**Work item A**
Print the part of the text on public art that begins at the words "Doing It Off" and stops after the words "its impact felt.".
**Work item B**
Answer these questions from the text on public art:
(i) Who, according to the opening, will tell you that finding the right location is important?
(ii) When is location conventionally considered?
(iii) In what year did George Sánchez-Calderón create "Le Benedicion/ The Blessing"?

Top of Passage shown

Doing It Off Script
Any real estate agent will tell you that finding the right location is important. Finding the right place to display an artwork, as most collectors and gallerists will tell you, is crucial. One needs to take in to consideration the artworks’ content, size, palette, its backdrop and other artwork surrounding in order to “curate” how the artwork will be perceived and its impact felt.
Conventionally, location is only considered after an artwork is complete. However, making an artwork for a public art commission—that is created uniquely for a pre-existing location—requires an artist to apply an entirely different set of principles that place location, and its conceptual and physical baggage, as the artwork’s primary concern. One could go so far as to say that creating a public artwork actually inverts the creative process. In my opinion, this is what makes public art commissions so exciting and provocative. Whether it be called site specific or site responsive the artist is challenged to interact with the locations social fabric and speak with its public. In essence, a public artwork is a conversation— it embraces, challenges or asks questions about the location’s social, historical and/or political configuration. In some cases its holds a large, shimmering stainless steel mirror up to its onlookers.
Interestingly, looking at the past works of Unscripted Bal Harbour winners George Sánchez-Calderón and Christy Gast, it shares in common the use of public and social space as its base. However their practice does differ. George Sánchez-Calderón’s approach is based on intervention and interaction. In 2001 he created “Le Benedicion/ The Blessing”, a semi permanent recreation of LeCorbusier’s world famous house “Villa Savoye” under bridge of the 395 Interstate in Downtown Miami. By bringing this celebrated architectural design that defined Modernist architecture to the inhabitants of the area and inviting them to interact with the space, he redefined the home’s original meaning and created an inclusive social space that questioned ideas of ownership, access as well as what defines the private and the public.

Bottom of Passage shown
Top of Extracted material

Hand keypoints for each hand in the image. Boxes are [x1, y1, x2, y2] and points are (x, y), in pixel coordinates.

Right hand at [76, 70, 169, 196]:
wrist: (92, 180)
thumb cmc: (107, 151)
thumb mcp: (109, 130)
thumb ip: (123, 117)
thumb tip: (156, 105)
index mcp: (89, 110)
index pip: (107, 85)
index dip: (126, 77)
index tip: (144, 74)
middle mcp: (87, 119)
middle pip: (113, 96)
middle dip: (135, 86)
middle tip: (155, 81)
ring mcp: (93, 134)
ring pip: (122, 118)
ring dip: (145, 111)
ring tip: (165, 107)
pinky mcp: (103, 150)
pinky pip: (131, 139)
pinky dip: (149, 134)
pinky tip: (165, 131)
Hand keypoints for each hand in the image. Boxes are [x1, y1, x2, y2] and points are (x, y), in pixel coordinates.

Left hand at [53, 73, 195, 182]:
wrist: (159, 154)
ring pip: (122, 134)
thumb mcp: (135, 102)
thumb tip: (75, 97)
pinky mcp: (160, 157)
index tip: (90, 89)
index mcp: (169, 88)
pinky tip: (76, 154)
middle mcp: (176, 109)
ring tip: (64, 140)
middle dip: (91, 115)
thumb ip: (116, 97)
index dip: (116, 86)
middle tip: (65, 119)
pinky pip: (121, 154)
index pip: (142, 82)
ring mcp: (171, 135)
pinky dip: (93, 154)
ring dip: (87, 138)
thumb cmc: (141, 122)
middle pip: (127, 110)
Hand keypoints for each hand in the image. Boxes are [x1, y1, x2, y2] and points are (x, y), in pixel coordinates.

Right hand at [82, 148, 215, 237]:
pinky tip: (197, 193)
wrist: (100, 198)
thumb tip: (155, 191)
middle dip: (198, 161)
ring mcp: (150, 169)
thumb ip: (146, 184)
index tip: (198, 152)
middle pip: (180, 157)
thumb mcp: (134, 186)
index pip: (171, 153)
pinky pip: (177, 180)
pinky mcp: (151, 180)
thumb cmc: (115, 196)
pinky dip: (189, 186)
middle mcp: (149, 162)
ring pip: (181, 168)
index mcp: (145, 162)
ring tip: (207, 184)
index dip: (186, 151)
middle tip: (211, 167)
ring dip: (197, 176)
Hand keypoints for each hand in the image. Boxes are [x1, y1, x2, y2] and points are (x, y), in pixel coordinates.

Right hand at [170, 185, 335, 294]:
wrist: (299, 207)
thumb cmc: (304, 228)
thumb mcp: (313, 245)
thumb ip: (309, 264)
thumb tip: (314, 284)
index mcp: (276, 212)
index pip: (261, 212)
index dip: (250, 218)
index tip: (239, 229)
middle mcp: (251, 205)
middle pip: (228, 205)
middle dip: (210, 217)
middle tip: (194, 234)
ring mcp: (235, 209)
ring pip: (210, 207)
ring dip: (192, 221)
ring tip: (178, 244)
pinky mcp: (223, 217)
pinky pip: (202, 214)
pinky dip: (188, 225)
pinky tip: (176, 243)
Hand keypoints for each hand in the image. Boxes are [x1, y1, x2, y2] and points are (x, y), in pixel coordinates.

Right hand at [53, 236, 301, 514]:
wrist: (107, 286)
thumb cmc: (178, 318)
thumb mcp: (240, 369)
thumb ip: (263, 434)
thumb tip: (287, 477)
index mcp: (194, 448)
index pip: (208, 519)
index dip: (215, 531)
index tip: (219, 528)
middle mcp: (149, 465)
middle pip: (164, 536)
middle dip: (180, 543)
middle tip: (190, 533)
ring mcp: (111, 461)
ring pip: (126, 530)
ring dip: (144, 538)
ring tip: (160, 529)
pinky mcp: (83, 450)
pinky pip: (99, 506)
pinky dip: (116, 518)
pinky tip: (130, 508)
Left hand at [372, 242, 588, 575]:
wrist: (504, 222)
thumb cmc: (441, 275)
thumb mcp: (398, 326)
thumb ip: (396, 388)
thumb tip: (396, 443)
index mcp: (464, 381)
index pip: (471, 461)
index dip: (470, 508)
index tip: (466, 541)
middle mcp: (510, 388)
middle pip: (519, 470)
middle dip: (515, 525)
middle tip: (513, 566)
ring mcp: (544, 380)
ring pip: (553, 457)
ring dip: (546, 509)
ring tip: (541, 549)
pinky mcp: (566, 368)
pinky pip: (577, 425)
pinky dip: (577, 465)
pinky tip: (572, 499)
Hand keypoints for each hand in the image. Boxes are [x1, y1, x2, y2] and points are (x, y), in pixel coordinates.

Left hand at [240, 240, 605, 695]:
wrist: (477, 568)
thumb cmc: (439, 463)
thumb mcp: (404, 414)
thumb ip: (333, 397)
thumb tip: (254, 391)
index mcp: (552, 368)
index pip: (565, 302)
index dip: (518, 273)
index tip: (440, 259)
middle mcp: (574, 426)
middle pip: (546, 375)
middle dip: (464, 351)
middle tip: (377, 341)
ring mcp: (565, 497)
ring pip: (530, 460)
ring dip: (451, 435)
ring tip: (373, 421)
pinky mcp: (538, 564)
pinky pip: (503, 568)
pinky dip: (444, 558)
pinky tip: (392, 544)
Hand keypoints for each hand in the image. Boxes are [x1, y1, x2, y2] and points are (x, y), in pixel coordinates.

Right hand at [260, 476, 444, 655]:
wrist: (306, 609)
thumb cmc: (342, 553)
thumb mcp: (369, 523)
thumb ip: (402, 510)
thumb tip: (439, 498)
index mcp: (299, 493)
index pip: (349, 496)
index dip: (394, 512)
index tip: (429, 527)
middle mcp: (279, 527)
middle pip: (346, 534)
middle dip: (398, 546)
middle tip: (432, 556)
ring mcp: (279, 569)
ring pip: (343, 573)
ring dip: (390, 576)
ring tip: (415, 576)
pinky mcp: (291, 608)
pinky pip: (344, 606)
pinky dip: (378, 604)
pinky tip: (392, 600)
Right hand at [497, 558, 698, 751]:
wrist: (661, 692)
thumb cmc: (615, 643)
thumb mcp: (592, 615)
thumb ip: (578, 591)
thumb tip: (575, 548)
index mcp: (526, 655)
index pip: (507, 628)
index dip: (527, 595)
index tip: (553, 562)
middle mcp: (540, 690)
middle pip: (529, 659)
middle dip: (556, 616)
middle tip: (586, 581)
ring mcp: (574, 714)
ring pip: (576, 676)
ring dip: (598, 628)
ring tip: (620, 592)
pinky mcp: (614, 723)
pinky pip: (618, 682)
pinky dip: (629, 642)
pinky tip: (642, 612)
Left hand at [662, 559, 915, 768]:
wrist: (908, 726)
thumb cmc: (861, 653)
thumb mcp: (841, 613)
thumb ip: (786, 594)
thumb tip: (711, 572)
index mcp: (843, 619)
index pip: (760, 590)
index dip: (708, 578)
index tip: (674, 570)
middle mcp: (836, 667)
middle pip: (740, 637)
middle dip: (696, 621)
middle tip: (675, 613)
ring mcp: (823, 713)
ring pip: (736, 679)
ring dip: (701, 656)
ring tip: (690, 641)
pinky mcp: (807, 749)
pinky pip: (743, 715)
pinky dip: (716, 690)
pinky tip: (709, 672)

Bottom of Extracted material

**Answer area A**
Doing It Off Script
Any real estate agent will tell you that finding the right location is important. Finding the right place to display an artwork, as most collectors and gallerists will tell you, is crucial. One needs to take in to consideration the artworks’ content, size, palette, its backdrop and other artwork surrounding in order to “curate” how the artwork will be perceived and its impact felt.

**Answer area B**
(i) Any real estate agent
(ii) Only after an artwork is complete
(iii) 2001